Published: 10/3/2023 1:17:21 PM
Modified: 10/3/2023 1:16:20 PM
HOLYOKE — A Hampden County Superior Court judge has refused to grant a motion for an injunction brought by four Holyoke city councilors against Mayor Joshua A. Garcia.
At issue was Garcia’s veto of a City Council vote to include on the November 2023 ballot a question on reducing of the city’s Community Preservation Act property tax surcharge. Garcia said he vetoed that proposal because he thought the tax surcharge question should be on the 2024 presidential election ballot, not the 2023 city ballot.
“Election records show three to four times as many Holyokers participate in a presidential rather than a municipal election,” Garcia wrote. “Letting more people have their say seems to me worth the slight delay in voting.”
Superior Court Justice Jane E. Mulqueen concurred.
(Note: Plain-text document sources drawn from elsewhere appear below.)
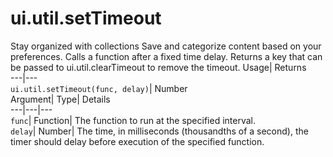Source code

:  
#  ui.util.setTimeout 
Stay organized with collections  Save and categorize content based on your preferences. 
Calls a function after a fixed time delay. 
Returns a key that can be passed to ui.util.clearTimeout to remove the timeout.
Usage| Returns  
---|---  
`ui.util.setTimeout(func, delay)`| Number  
Argument| Type| Details  
---|---|---  
`func`| Function| The function to run at the specified interval.  
`delay`| Number| The time, in milliseconds (thousandths of a second), the timer should delay before execution of the specified function.  
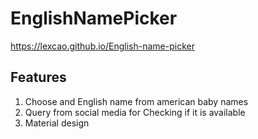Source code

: # EnglishNamePicker

https://lexcao.github.io/English-name-picker

## Features
1. Choose and English name from american baby names
2. Query from social media for Checking if it is available
3. Material design
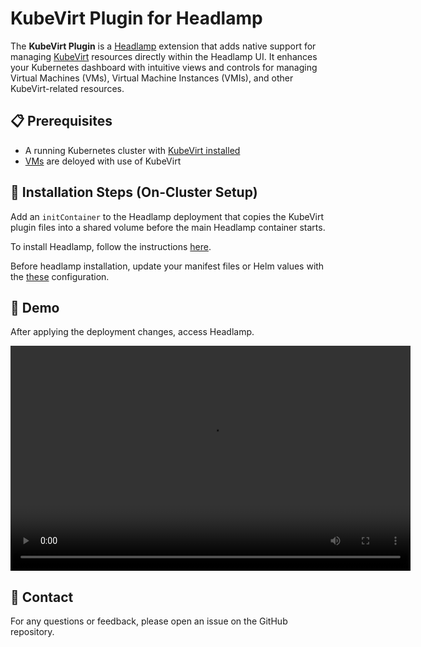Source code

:# KubeVirt Plugin for Headlamp
The **KubeVirt Plugin** is a [Headlamp](https://headlamp.dev/) extension that adds native support for managing [KubeVirt](https://kubevirt.io/) resources directly within the Headlamp UI. It enhances your Kubernetes dashboard with intuitive views and controls for managing Virtual Machines (VMs), Virtual Machine Instances (VMIs), and other KubeVirt-related resources.


## 📋 Prerequisites
- A running Kubernetes cluster with [KubeVirt installed](https://kubevirt.io/quickstart_kind/)
- [VMs](https://kubevirt.io/user-guide/user_workloads/virtual_machine_instances/) are deloyed with use of KubeVirt

## 🚀 Installation Steps (On-Cluster Setup)
Add an `initContainer` to the Headlamp deployment that copies the KubeVirt plugin files into a shared volume before the main Headlamp container starts.

To install Headlamp, follow the instructions [here](https://headlamp.dev/docs/latest/installation/in-cluster/).

Before headlamp installation, update your manifest files or Helm values with the [these](./headlamp-values/) configuration.

## 🎥 Demo

After applying the deployment changes, access Headlamp.

<video width="640" height="360" controls>
  <source src="./demo/Demo_KubeVirt_Plugin.mp4" type="video/mp4">
  Your browser does not support the video tag.
</video>

## 🙋 Contact
For any questions or feedback, please open an issue on the GitHub repository.
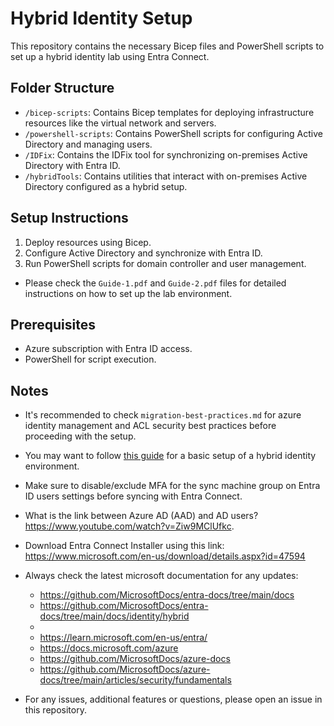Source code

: # Hybrid Identity Setup

This repository contains the necessary Bicep files and PowerShell scripts to set up a hybrid identity lab using Entra Connect.

## Folder Structure

- `/bicep-scripts`: Contains Bicep templates for deploying infrastructure resources like the virtual network and servers.
- `/powershell-scripts`: Contains PowerShell scripts for configuring Active Directory and managing users.
- `/IDFix`: Contains the IDFix tool for synchronizing on-premises Active Directory with Entra ID.
- `/hybridTools`: Contains utilities that interact with on-premises Active Directory configured as a hybrid setup.

## Setup Instructions

1. Deploy resources using Bicep.
2. Configure Active Directory and synchronize with Entra ID.
3. Run PowerShell scripts for domain controller and user management.

- Please check the `Guide-1.pdf` and `Guide-2.pdf` files for detailed instructions on how to set up the lab environment.

## Prerequisites

- Azure subscription with Entra ID access.
- PowerShell for script execution.

## Notes

- It's recommended to check `migration-best-practices.md` for azure identity management and ACL security best practices before proceeding with the setup.
- You may want to follow [this guide](https://github.com/MicrosoftDocs/entra-docs/blob/main/docs/identity/hybrid/cloud-sync/tutorial-basic-ad-azure.md) for a basic setup of a hybrid identity environment.
- Make sure to disable/exclude MFA for the sync machine group on Entra ID users settings before syncing with Entra Connect.
- What is the link between Azure AD (AAD) and AD users? https://www.youtube.com/watch?v=Ziw9MClUfkc.
- Download Entra Connect Installer using this link: https://www.microsoft.com/en-us/download/details.aspx?id=47594
- Always check the latest microsoft documentation for any updates:

  - https://github.com/MicrosoftDocs/entra-docs/tree/main/docs
  - https://github.com/MicrosoftDocs/entra-docs/tree/main/docs/identity/hybrid
  -
  - https://learn.microsoft.com/en-us/entra/
  - https://docs.microsoft.com/azure
  - https://github.com/MicrosoftDocs/azure-docs
  - https://github.com/MicrosoftDocs/azure-docs/tree/main/articles/security/fundamentals

- For any issues, additional features or questions, please open an issue in this repository.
In a one-page decision, she wrote that “the plaintiffs failed to follow the procedure for amending the surcharge as required” by state law. She wrote that plaintiffs had failed to establish that denial of the injunction would result in irreparable harm, stating: “Economic loss is insufficient as irreparable harm, and there has been no showing of any other harm if the surcharge reduction question appears on the November 2024 ballot instead of November 2023.”
The councilors who brought the court action — Linda Vacon, Wilmer Puello, Kevin Jourdain and David Bartley — argued that Garcia lacked the authority to veto placing the tax surcharge reduction question on the 2023 ballot. But Mulqueen rejected this argument, stating that “the Community Preservation Act (CPA) does not preempt or override Holyoke’s city charter.”
Concerning the lawsuit, Garcia said, “We were fortunate that our city solicitor’s office could respond to this lawsuit on such short notice, saving the city thousands in additional outside legal fees.”